It just happened again, not to the same extent as that very emotional other time, but of some significance nonetheless.
When Butterfly left for university, I reacted very emotionally. I hadn't expected to. But when she hugged me goodbye, I fell apart and sobbed convulsively.
Something like that just happened again tonight, not to nearly the same extent, but it caught me unaware and resulted in a few tearful gulps.
Quite simply, Butterfly called to wish us a Happy Christmas Eve. As we talked, I realized that we had never before been apart on this night: this night that has always been very special in our family. It's not that we have celebrated this eve in outstandingly wonderful or particularly memorable ways, but we have always been together. We have talked, laughed, sung and/or listened to carols, played games, gazed upon the tree, gone for drives or on walks to see the lights and decorations, read or listened to Christmas stories, and sampled freely from a plethora of snacks: unusual cheeses, sundry crackers, all sorts of biscuits, several varieties of chocolates, exotic dips and spreads, and untold varieties of salty snacks.
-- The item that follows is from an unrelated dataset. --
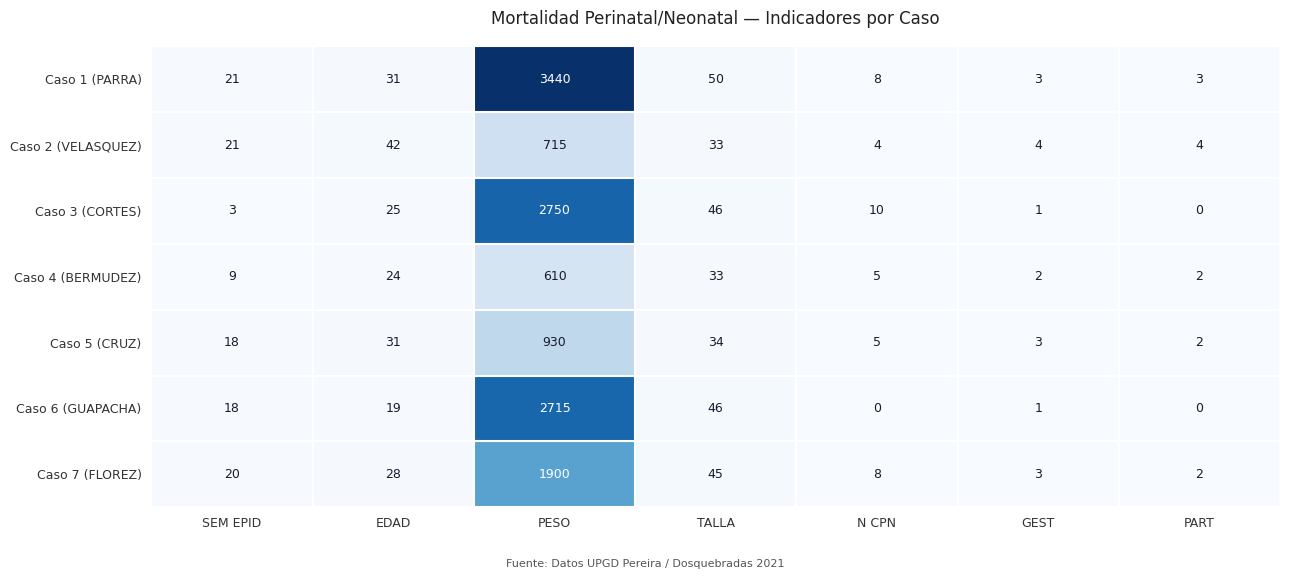

What is the sum of all Caso 2 (VELASQUEZ) values?

823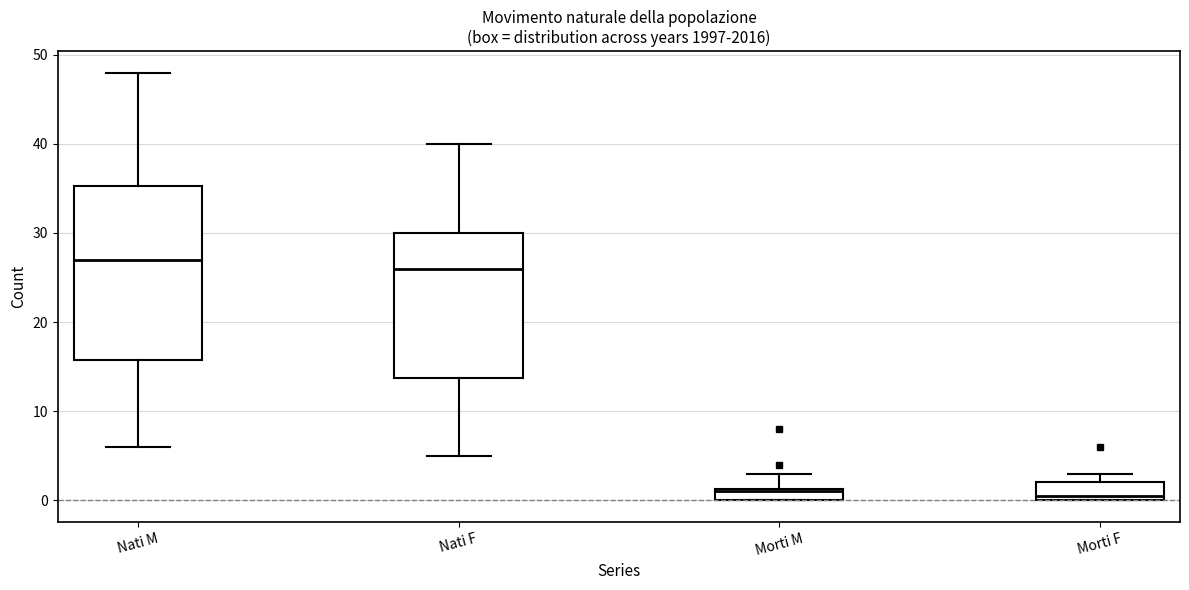

Where does the median line of the box for Morti F sit on the y-axis? The values are not printed on the chart, so give them approximately, as read against the axis.

1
It doesn't really matter of course, what we ate or did. It only matters that we were together (as trite as it may sound) in the spirit of peace, goodwill, caring, and sharing.
It was when she called tonight, that I suddenly realized that this was to be the first Christmas Eve that we have ever been apart since she entered the world as our Christmas miracle many years ago.
I shed tears because something fundamental has shifted. Christmas will never be exactly the same. It may be wonderful, but it will be different. Something will be gained, and something will be lost. It was the sudden realization of loss that caught me unaware and caused a lump to form in my throat and few salty drops to escape my eye.
It wasn't exactly sorrow that I felt, for we shall be together in a few days, and we shall celebrate our own Christmas Eve then. But, tonight, on the night that the calendar marks as Christmas Eve, everything is different; there's been another shift in my life: another passage on our relentless march to the final one.
Whatever tears I shed are really of joy for times past. My cup has been full to overflowing. I am fortunate and blessed. Even now as I sit here and type these few thoughts, daughter #2 asks about my Christmas memories, and I ask of hers. Cuppa sits with us sharing her reminiscences.
All is well except for that shaded corner which shall be filled with light in just a few short days hence.